Bulldozers knocking down trees and threatening built-up structures at 1 am: such action can only come from a source that has no legitimacy to work during the day. Yet in early December 2021, a community in India with members from 60 countries, that has lived peacefully for over 50 years in a unique (and unfinished) experiment of multi-cultural co-existence, had to suffer precisely such a traumatic incident. But what this community, Auroville, is going through has implications that go well beyond the destruction of a few trees and structures, and well beyond even India. There are serious ramifications linked to global trends in cultural and economic authoritarianism.
The ecological and social damage of the actions, taken in early December and proposed in the near future, are in themselves serious enough to warrant attention. Between 4th and 9th December, the Auroville Town Development Council (ATDC) backed by Auroville Foundation’s Governing Board, moved in JCBs to clear a path through a dense forest and demolish key structures of the community’s Youth Centre. Peaceful resistance by residents who urged the convening of a full Residents’ Assembly to discuss the actions was ignored; in one incident several dozen outsiders from a distant village were brought in to intimidate protesting residents.
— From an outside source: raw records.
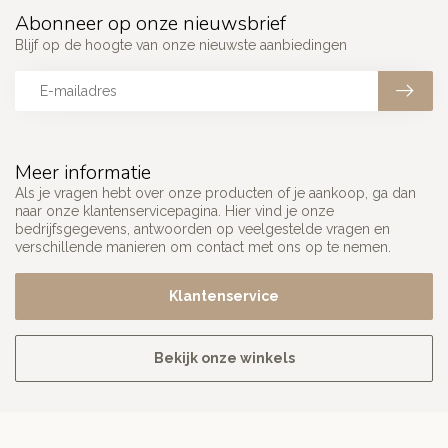
Abonneer op onze nieuwsbrief
Blijf op de hoogte van onze nieuwste aanbiedingen
Meer informatie
Als je vragen hebt over onze producten of je aankoop, ga dan
naar onze klantenservicepagina. Hier vind je onze
bedrijfsgegevens, antwoorden op veelgestelde vragen en
verschillende manieren om contact met ons op te nemen.
Klantenservice
Bekijk onze winkels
A gag order was put on Outreach Media, the community’s longstanding and respected service to reach out to the external world, with the Foundation saying only its appointed spokespersons were authorised to speak. The forest clearance work stopped only when the National Green Tribunal ordered a stay in response to a petition filed by residents.
Over 900 trees had meanwhile been felled, and some key structures of the Youth Centre demolished. An estimated 150,000 more trees and shrubs are likely to be felled for a proposed Crown Way Road that will encircle the inner core of Auroville. According to some residents and representatives of the Auroville Foundation’s Governing Board, whose members are appointed by the Central Government, this road is part of the original vision of the Mother (Mirra Alfassa, 1878–1973), who founded Auroville. The Mother was a collaborator of Sri Aurobindo, one of India's most well-known philosophers, proponent of integral yoga, and a spiritual visionary; Auroville was her way of putting Aurobindo's vision into practice. Most residents however dispute this ‘fact’, pointing out that the original vision, and a Master Plan made in 1999-2001, has no detailed Development Plan that dictates the precise dimensions and alignment of the Crown Way. As residents Lakshmi Venugopal and Tejaswini Mistri-Kapoor note, the Master Plan stresses an approach that is “neither traditional, nor static and rigid”. On a recent visit to Auroville, I found that residents have in fact provided alternative routes that only require minor adjustments to the official proposals, and would help save most of the trees. They pointed out to me that the Governing Board and ATDC are interpreting the Mother’s vision very rigidly, insisting on a ‘perfect circle’ with an alignment that will mean not only unnecessary levels of tree-felling but also destruction of wetlands and water courses that are crucial for the water security of Auroville and of villages downstream. At Darkali, the stewards who have helped regenerate barren land into a lush forest, showed me precious waterbodies that the ATDC alignment will destroy, whereas the alignment suggested by residents, just a few metres to the side, will help avoid this. Equally alarming is a plan to make 12 radial roads connecting the Crown Way, something not envisaged in the Master Plan, and likely to destroy even more forests and waterways.